Proceed with the account of the NBI bombing investigation below, picking up after its last sentence.

---------- SOURCE EXTRACT

On September 28, the NBI had three unnamed suspects, and had identified the explosive as a Mk2 grenade. On the same day, NBI questioned Alpha Kappa Rho officials, and expressed interest in summoning other fraternities that were present during the incident. Alpha Kappa Rho President Jojo del Rosario acknowledged Lazaga's membership in the fraternity, and revealed that Lazaga is a fourth-year law student. He denied Lazaga's involvement in the blast, saying "why would he even complain to the police if he is guilty? He even lost his wallet, was mauled even" (trans). Del Rosario and his group presented pictures of Lazaga with at least 20 law students and professors of the university before the explosion. Lazaga was shown to be wearing a white shirt with a graphic design, contrary to the witness's claim. This theory was no longer pursued when the NBI took over the MPD investigation.

===Identification and surrender to Binay===

On October 19, the NBI released an artist's sketch of the suspect and several other details. The suspect was said to be a 20- to 25-year-old male of medium build 5 ft 6 in to 5 ft 7 in in height and weighing 60–65 kg. The suspect was given one week to surrender.

Many of those investigated are APO, including him [Nepomuceno]. We are disappointed that he is being accused but based on our interrogation and according to him, I think he is not at fault.
— Jejomar Binay, trans. from Malaya

Anthony Leal Nepomuceno, NBI's prime suspect, surrendered to Jejomar Binay, Vice President of the Philippines and an APO member, on October 27. At the time, Nepomuceno was a 26-year-old call center agent who graduated with a degree in information technology from Manuel L. Quezon University; he was also a member of APO. Nepomuceno denied all accusations. APO defended his innocence, and formed a legal team in response to the NBI complaints. He said that he was inside a mall in Marikina at 5 pm buying shoes—at the same time as the bombing—and withdrew money from a bank at 7:30 pm.

Binay insisted that Nepomuceno was innocent. This position was acknowledged by former Department of Justice (DOJ) Secretary Silvestre Bello III, who earlier pledged to help prosecute him if the evidence was strong. Upon the request of DOJ Secretary Leila de Lima, Binay presented Nepomuceno to the NBI on October 28.

I'm not saying that Nepomuceno is guilty ... the suspect can be cleared upon investigation or probable cause may be found to charge him. So, therefore, I think it would be premature for anybody to say he is innocent.
— CDO Rep. Rufus Rodriguez, Philippine Daily Inquirer

Binay's actions were criticized by several members of the House of Representatives of the Philippines, saying that Binay should have allowed the DOJ and the NBI to finish the investigation before clearing Nepomuceno. Deputy Presidential Spokesperson Abigail Valte said that the Office of the President had no intention of distancing Binay from the matter, but clarified that Binay's statements would have no bearing on the investigation.

--------------------
---------- DATASET ENTRIES

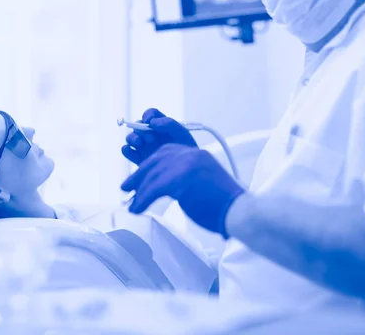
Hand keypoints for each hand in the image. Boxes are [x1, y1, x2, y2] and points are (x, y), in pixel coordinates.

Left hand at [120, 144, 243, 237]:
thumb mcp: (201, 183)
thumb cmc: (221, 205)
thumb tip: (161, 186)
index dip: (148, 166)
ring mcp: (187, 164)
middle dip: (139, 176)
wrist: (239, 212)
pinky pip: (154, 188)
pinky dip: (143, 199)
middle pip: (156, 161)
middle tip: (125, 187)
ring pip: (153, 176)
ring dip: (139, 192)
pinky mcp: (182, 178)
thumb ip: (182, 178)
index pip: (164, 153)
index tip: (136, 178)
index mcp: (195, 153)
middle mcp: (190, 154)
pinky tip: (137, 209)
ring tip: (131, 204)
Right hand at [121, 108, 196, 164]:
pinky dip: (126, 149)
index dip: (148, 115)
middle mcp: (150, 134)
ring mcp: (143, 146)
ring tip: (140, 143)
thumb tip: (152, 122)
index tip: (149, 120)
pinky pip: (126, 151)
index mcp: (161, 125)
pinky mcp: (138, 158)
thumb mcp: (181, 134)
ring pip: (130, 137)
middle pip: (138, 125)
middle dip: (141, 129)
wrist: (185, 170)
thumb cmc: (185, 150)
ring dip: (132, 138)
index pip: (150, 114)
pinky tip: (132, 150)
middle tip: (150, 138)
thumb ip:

--------------------

OUTPUT FOR THIS EXERCISE:
===NBI actions===

De Lima said that Nepomuceno matches the artist's sketch and the description given earlier, and the evidence against him is strong, as the NBI has at least 17 witnesses. She revealed that an NBI team had earlier gone to Nepomuceno's mother in Marinduque; his mother initially agreed to convince her son to surrender, but later refused to tell his whereabouts. De Lima clarified that Nepomuceno was merely "invited for questioning and not under arrest" since no charges had been filed yet.

On October 28, the NBI filed to the DOJ numerous complaints of frustrated and attempted murder against Nepomuceno based on the testimonies that Nepomuceno threw the grenade. Police studied the possibility that the incident was linked to a fraternity rumble in December 2009, when Cromwell Dukha Jr. from APO was fatally stabbed, allegedly by Efraim Lim, a member of Tau Gamma Phi. Both were from San Sebastian College. Filing the complaint paved way for the start of the preliminary investigation by the DOJ. More suspects were being considered by the NBI as of the time of filing the complaints.

On November 10, the DOJ identified two more APO members as suspects. Their names were not revealed. NBI believes that the two are responsible for Nepomuceno's escape during the incident. De Lima said that ongoing investigations on grenade-throwing incidents at La Consolacion College in 2008 and University of Perpetual Help System DALTA also suggest APO involvement. The two bombings left 22 and 14 wounded, respectively. She noted an "apparent lack of interest" on the part of the APO leadership to cooperate in the investigation.

On the same day, APO responded:

It disappoints us that we cannot really cooperate with Secretary De Lima because when she once said that two APO members were accomplices, they did not even identify who the two were, of the over 150,000 APO members.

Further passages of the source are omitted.